L’embrasement du Palais, qui a été si funeste, & qui pouvoit l’être à un point qui effraie l’imagination, ordonneroit aujourd’hui une autre forme au temple de la justice. Dépôt des annales & des archives de la nation, sanctuaire des loix, siege des assemblées les plus augustes, cet édifice devroit avoir ce caractere de majesté, de grandeur, qui annonce tout-à-coup à l’œil des citoyens, que là sont les juges, les défenseurs, les oracles des droits du peuple.

Le moral de l’homme, par un lien inconnu, tient au physique des objets ; & si les rois ont soin d’étendre autour d’eux une enceinte immense, de s’environner d’un grand appareil ; si les prêtres ont appellé les adorateurs de la Divinité dans des temples où regne une obscurité sombre & majestueuse, ce qu’il y a de plus auguste sur la terre après le séjour où l’homme se prosterne devant Dieu, c’est le lieu où la justice, sous un glaive nu, tient en respect l’homme puissant & rassure le foible.

Le front d’un semblable édifice, imposant & grave par tous ses attributs, devroit parler de maniere que le coupable pâlît en montant les degrés qui le conduiront au tribunal, où l’attend la vengeance des loix.
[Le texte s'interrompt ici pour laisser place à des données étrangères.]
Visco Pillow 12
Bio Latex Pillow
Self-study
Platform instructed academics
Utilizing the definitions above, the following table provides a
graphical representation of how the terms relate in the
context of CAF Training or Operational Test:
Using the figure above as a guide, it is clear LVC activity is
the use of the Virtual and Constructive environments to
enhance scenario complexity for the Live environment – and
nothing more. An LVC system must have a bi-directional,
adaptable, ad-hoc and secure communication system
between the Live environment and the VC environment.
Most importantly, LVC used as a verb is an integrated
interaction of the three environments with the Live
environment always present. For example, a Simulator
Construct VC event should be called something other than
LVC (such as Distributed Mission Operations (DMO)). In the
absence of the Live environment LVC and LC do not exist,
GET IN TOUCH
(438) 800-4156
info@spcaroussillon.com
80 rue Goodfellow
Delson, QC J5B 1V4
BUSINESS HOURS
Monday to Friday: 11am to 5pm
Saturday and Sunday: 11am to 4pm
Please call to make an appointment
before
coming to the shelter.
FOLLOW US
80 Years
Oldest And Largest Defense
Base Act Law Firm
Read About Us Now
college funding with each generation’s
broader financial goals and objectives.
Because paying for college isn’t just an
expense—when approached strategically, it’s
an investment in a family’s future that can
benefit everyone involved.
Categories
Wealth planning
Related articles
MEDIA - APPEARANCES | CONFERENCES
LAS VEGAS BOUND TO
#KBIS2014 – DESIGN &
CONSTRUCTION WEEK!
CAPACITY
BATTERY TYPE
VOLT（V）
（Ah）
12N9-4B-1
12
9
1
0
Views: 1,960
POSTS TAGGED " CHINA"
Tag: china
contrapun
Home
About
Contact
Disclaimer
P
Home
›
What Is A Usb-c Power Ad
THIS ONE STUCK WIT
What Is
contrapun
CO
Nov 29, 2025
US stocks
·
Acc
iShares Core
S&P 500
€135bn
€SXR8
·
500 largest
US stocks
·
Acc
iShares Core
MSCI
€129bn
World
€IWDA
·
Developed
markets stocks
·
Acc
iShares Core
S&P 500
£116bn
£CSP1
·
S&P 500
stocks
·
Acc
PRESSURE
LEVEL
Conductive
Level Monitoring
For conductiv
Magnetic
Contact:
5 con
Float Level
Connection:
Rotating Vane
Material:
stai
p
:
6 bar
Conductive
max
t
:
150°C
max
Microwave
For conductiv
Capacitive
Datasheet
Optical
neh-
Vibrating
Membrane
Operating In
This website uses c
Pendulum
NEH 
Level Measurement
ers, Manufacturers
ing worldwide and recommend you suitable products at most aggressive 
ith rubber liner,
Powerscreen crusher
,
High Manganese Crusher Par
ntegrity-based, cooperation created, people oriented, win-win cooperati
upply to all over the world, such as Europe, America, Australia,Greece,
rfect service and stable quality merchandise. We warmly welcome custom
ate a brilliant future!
Et pourquoi le temple où elles regnent, ne rappelleroit-il pas à tous les magistrats, qu’ils entrent dans un sanctuaire où ils doivent déposer les passions humaines, prendre une ame élevée & digne des fonctions redoutables qu’ils vont exercer ?

On n’a rien fait de tout cela. On a suivi la forme irréguliere, petite & mesquine, qui annonçoit plutôt l’antre de la chicane que le temple de la justice. On n’a point voulu ennoblir le sanctuaire des loix.